Okay, so I have been experiencing a bit of love-hate reading with 13 Ways of Looking at the Novel, by Jane Smiley. While there are definitely some gems in the book, there is a whole lot of stuff to slog through to get to the good stuff. At moments, too, Smiley seems to insert herself in ways that I feel are inappropriate.

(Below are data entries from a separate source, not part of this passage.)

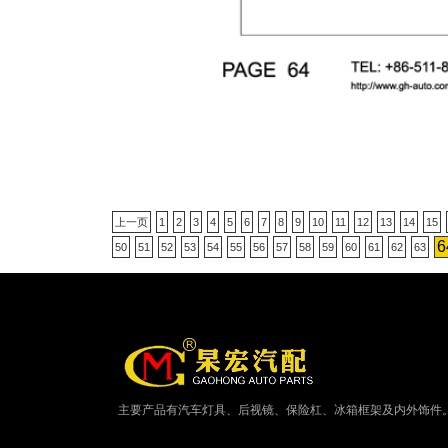
上一页
1
2
3
4
5
6
7
8
9
10
11
12
13
14
15
6
50
51
52
53
54
55
56
57
58
59
60
61
62
63
主要产品有汽车灯具、后视镜、保险杠、冰箱框架及内外饰件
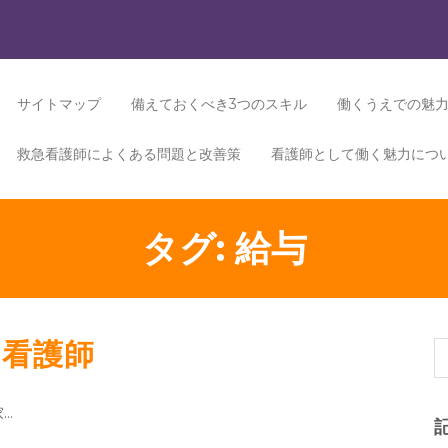
サイトマップ
備えておくべき3つのスキル
働くうえでの魅
救急看護師によくある問題と改善策
看護師として働く魅力につ
タグ:
給与
い看護師
…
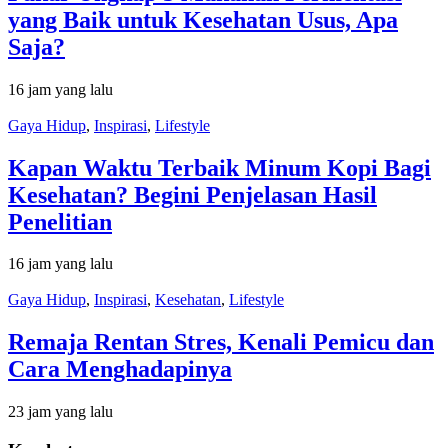
yang Baik untuk Kesehatan Usus, Apa
Saja?
16 jam yang lalu
Gaya Hidup
,
Inspirasi
,
Lifestyle
Kapan Waktu Terbaik Minum Kopi Bagi
Kesehatan? Begini Penjelasan Hasil
Penelitian
16 jam yang lalu
Gaya Hidup
,
Inspirasi
,
Kesehatan
,
Lifestyle
Remaja Rentan Stres, Kenali Pemicu dan
Cara Menghadapinya
23 jam yang lalu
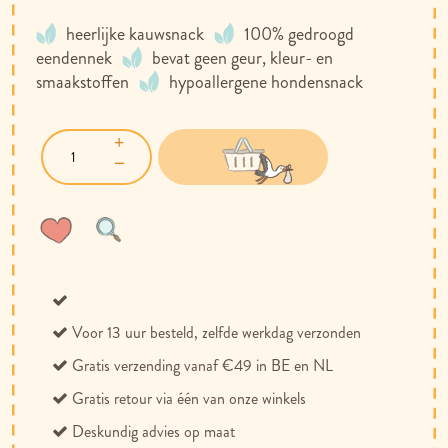
heerlijke kauwsnack
100% gedroogd
eendennek
bevat geen geur, kleur- en
smaakstoffen
hypoallergene hondensnack
Voeg
Toevoegen
toe
om
aan
te
verlanglijst
vergelijken
Voor 13 uur besteld, zelfde werkdag verzonden
Gratis verzending vanaf €49 in BE en NL
Gratis retour via één van onze winkels
Deskundig advies op maat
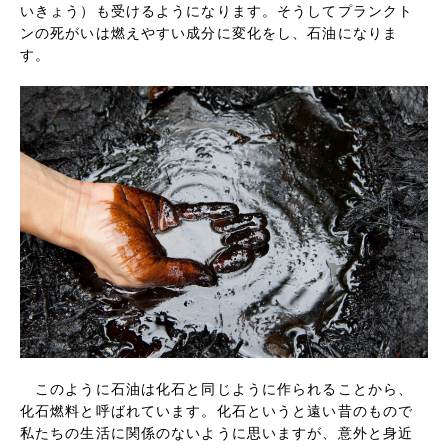
いきょう）も受けるようになります。そうしてプランクト
ンの死がいは燃えやすい成分に変化をし、石油になりま
す。
このように石油は化石と同じように作られることから、
化石燃料と呼ばれています。化石というと遠い昔のもので
私たちの生活に関係のないように思いますが、意外と身近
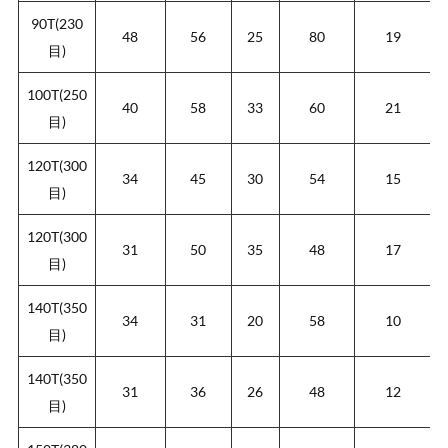
90T(230
48
56
25
80
19
目)
100T(250
40
58
33
60
21
目)
120T(300
34
45
30
54
15
目)
120T(300
31
50
35
48
17
目)
140T(350
34
31
20
58
10
目)
140T(350
31
36
26
48
12
目)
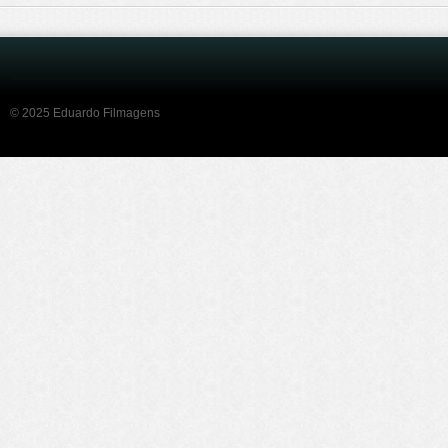
© 2025 Eduardo Filmagens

Has anyone read this book?


(Mock Turtle) #17

I have not traditionally been an eager reader of nonfiction, for the most part. Now that I run a book discussion group at the library where I work, I end up reading at least 11 NF titles a year, since we strictly alternate between fiction and nonfiction, month to month. Right now I am reading -- and LOVING -- The End of Your Life Book Club, the group's May selection from a list I gave them of books about books and reading. It's fluid in style, tells a story, and the topic speaks to me -- all qualities that make a nonfiction book more palatable to those of us with a pro-fiction bias.


(Jennifer D.) #18

this is great to hear, mock_turtle! i have Schwalbe's book on my shelf! i am so glad you are enjoying the read.


(Alice Fan) #19

I don't read NonFiction that often at all, but I've been on a crazy non-fic kick recently because I've reignited my love of U.S. Revolutionary History.

I'm currently working my way through a re-read of Ron Chernow's excellent biography of Alexander Hamilton (He's my favorite! smiley ) and reading Alexander Rose's Washington's Spies, which is the book AMC's show TURN is based on.


(Ezra Freelove) #20

At present I am reading The Immortal Life of Henrietta Lacks by Rebecca Skloot. The contributions a biopsy of cancerous cells who have been preserved in cultures to science is quite amazing. Of course, the shameful approach of doctors to patients at the time was depressing.

Next up, I hope to read Packing for Mars: The Curious Science of Life in the Void by Mary Roach. (I see it in the Riffle list of books, but I get a 404 error when I try to visit it.) A friend is a Mars One candidate.